* [Exercise objective]
Return, exactly and in full, the lines of the records below starting at the one with "Ayuntamiento de Castro-Urdiales" and ending at the one with "幼児向け通信教育、色々ありますよね。どれが自分の", and no other lines.
-- Supplied entries follows --
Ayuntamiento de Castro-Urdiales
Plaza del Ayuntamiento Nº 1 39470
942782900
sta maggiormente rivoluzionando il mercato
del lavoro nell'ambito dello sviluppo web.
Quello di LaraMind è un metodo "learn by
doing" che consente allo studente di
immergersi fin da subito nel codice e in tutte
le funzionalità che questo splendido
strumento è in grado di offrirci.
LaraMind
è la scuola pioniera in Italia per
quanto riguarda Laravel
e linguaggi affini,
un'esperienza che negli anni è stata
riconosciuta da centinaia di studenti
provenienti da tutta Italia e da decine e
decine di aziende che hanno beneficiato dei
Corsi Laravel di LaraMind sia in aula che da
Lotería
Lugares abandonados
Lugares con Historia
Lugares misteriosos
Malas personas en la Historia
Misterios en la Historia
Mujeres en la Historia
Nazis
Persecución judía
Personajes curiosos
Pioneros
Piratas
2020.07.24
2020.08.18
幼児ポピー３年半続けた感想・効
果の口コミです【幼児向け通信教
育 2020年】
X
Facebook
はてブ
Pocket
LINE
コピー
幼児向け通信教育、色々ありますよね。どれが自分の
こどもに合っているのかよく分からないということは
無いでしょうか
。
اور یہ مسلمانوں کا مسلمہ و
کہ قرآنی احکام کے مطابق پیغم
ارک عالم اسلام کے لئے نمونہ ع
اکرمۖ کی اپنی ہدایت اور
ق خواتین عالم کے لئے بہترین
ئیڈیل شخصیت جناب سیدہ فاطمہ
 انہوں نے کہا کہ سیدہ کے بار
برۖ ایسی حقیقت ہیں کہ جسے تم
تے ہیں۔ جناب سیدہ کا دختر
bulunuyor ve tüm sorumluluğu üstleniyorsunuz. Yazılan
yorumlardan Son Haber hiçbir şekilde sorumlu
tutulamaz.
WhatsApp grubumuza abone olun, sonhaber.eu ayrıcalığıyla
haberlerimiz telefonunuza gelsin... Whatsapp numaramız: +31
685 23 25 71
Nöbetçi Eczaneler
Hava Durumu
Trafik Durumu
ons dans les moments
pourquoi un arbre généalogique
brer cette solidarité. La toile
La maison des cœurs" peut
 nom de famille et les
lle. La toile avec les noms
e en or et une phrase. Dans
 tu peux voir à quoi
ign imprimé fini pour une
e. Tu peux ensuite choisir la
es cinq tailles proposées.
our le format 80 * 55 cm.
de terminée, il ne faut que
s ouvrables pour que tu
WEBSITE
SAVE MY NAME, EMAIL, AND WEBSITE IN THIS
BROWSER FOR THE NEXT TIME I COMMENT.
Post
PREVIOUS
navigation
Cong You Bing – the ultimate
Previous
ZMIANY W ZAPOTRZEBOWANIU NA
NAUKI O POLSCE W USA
-- Supplied entries concluded --
-- Supplied entries follows --
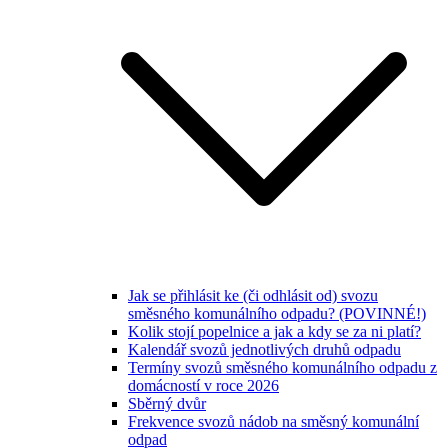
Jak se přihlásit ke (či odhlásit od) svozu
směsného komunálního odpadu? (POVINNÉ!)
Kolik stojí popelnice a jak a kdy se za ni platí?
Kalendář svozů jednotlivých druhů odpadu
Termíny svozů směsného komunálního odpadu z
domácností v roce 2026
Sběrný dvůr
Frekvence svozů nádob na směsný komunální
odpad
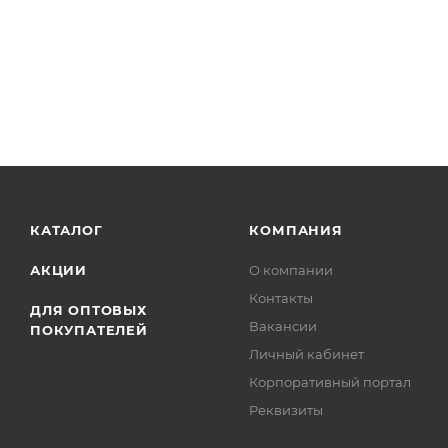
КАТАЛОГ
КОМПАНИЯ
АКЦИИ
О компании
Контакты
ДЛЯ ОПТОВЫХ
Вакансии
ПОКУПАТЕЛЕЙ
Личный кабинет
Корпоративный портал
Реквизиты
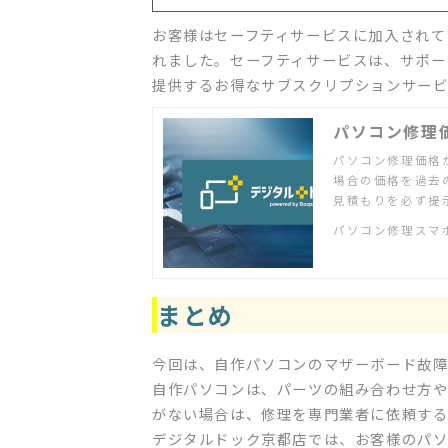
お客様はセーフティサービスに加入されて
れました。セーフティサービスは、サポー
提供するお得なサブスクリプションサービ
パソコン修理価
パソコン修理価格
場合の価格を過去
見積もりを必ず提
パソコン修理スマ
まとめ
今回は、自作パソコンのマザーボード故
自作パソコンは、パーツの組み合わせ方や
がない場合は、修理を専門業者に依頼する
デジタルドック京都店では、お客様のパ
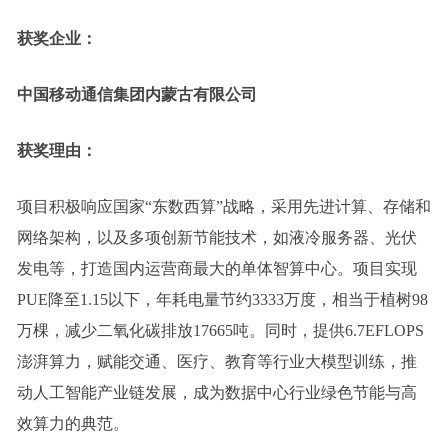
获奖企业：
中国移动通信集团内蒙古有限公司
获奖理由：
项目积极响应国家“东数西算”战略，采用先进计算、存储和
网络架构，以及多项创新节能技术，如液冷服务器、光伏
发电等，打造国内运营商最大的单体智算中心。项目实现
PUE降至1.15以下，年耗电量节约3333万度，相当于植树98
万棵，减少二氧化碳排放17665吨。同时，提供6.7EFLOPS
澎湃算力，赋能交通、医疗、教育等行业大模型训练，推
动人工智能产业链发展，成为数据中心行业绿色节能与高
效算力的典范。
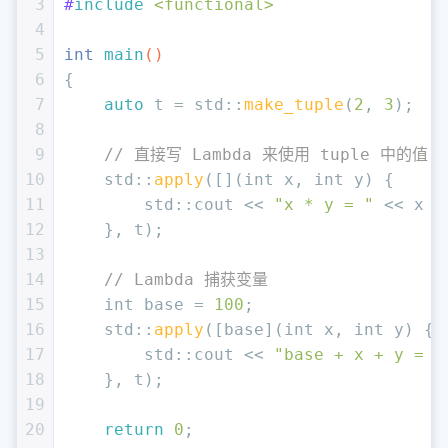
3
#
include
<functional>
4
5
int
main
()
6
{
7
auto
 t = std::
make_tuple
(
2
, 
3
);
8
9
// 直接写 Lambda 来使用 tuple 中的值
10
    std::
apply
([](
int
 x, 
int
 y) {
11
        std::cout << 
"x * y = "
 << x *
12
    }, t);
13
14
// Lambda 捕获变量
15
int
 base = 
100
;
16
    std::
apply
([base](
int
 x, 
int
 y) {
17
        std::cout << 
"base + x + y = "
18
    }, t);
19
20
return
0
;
-- Supplied entries concluded --
* [Output for this task]
Ayuntamiento de Castro-Urdiales
Plaza del Ayuntamiento Nº 1 39470
942782900
sta maggiormente rivoluzionando il mercato
del lavoro nell'ambito dello sviluppo web.
Quello di LaraMind è un metodo "learn by
doing" che consente allo studente di
immergersi fin da subito nel codice e in tutte
le funzionalità che questo splendido
strumento è in grado di offrirci.
LaraMind
è la scuola pioniera in Italia per
quanto riguarda Laravel
e linguaggi affini,
un'esperienza che negli anni è stata
riconosciuta da centinaia di studenti
provenienti da tutta Italia e da decine e
decine di aziende che hanno beneficiato dei
Corsi Laravel di LaraMind sia in aula che da
Lotería
Lugares abandonados
Lugares con Historia
Lugares misteriosos
Malas personas en la Historia
Misterios en la Historia
Mujeres en la Historia
Nazis
Persecución judía
Personajes curiosos
Pioneros
Piratas
2020.07.24
2020.08.18
幼児ポピー３年半続けた感想・効
果の口コミです【幼児向け通信教
育 2020年】
X
Facebook
はてブ
Pocket
LINE
コピー
幼児向け通信教育、色々ありますよね。どれが自分の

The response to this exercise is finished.